そして、被請求人は、本件商標に関し、近い将来において使用する意思があることを明らかにするために、「商標の使用を開始する意思」及び「事業計画書」を提出していることが認められる。

そうすると、被請求人が本件商標の登録査定時において、本件商標の指定役務に係る業務を行っていないとしても、将来使用する意思があることを否定することはできないものというべきであり、かつ、請求人の主張を認めるに足る証拠を見いだすこともできない。

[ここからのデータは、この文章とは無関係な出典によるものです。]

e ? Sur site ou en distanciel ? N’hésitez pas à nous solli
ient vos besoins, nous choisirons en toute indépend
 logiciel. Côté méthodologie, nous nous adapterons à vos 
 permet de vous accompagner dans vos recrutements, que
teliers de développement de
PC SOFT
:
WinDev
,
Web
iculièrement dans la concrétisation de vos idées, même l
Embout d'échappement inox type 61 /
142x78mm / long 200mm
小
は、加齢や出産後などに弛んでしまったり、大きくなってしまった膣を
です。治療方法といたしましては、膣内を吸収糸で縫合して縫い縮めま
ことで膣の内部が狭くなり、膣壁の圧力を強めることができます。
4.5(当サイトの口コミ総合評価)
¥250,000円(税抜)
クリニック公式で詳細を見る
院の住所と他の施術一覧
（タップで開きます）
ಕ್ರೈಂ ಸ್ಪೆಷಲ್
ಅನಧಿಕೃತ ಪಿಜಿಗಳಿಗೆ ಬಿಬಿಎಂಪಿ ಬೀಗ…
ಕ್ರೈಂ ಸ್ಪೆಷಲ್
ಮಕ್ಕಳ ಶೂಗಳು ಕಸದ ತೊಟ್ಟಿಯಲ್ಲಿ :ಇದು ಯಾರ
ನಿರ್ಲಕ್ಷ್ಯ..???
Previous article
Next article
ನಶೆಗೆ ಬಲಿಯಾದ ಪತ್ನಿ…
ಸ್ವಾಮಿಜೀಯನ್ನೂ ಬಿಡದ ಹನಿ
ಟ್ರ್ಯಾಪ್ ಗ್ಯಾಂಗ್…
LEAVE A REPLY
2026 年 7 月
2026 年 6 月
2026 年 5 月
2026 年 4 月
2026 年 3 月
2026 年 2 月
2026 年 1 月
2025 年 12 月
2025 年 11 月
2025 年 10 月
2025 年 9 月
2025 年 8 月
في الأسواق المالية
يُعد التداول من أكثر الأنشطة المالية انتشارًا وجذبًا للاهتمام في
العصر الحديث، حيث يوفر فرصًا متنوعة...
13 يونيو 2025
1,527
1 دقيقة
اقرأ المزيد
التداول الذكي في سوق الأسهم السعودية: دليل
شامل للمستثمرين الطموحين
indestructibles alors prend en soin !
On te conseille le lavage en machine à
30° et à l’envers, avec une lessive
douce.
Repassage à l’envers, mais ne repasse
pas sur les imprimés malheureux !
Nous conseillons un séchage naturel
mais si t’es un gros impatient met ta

してみれば、本件商標は、その登録査定時において、商標法第3条第1項柱書の要件を具備していないとはいえない。

したがって、請求人の上記主張は採用できない。

4 まとめ

以上のとおり、本件商標は、前記1のとおり、その指定商品及び指定役務中、第18類「かばん類,袋物,リュックサック,携帯用化粧道具入れ,リュックサックカバー,傘,ステッキ,つえ,つえ金具,つえの柄」、第25類「被服,ガーター,靴下止め,ズボンつり,バンド,ベルト,履物,仮装用衣服,運動用特殊衣服,運動用特殊靴」及び第35類「電気機械器具類の小売又は卸売の業務において行われる顧客に対する便益の提供,手動利器・手動工具及び金具の小売又は卸売の業務において行われる顧客に対する便益の提供,台所用品・清掃用具及び洗濯用具の小売又は卸売の業務において行われる顧客に対する便益の提供,印刷物の小売又は卸売の業務において行われる顧客に対する便益の提供,紙類及び文房具類の小売又は卸売の業務において行われる顧客に対する便益の提供,運動具の小売又は卸売の業務において行われる顧客に対する便益の提供,ロープの小売又は卸売りの業務において行われる顧客に対する便益の提供,被服の小売又は卸売の業務において行われる顧客に対する便益の提供,おむつの小売又は卸売の業務において行われる顧客に対する便益の提供,履物の小売又は卸売の業務において行われる顧客に対する便益の提供,かばん類及び袋物の小売又は卸売の業務において行われる顧客に対する便益の提供,身の回り品の小売又は卸売の業務において行われる顧客に対する便益の提供」について、商標法第4条第1項第11号に該当し、かつ、本件商標は、前記2のとおり、商標法第4条第1項第19号に該当するものであるから、同法第46条第1項の規定により、その登録を無効にすべきものである。

よって、結論のとおり審決する。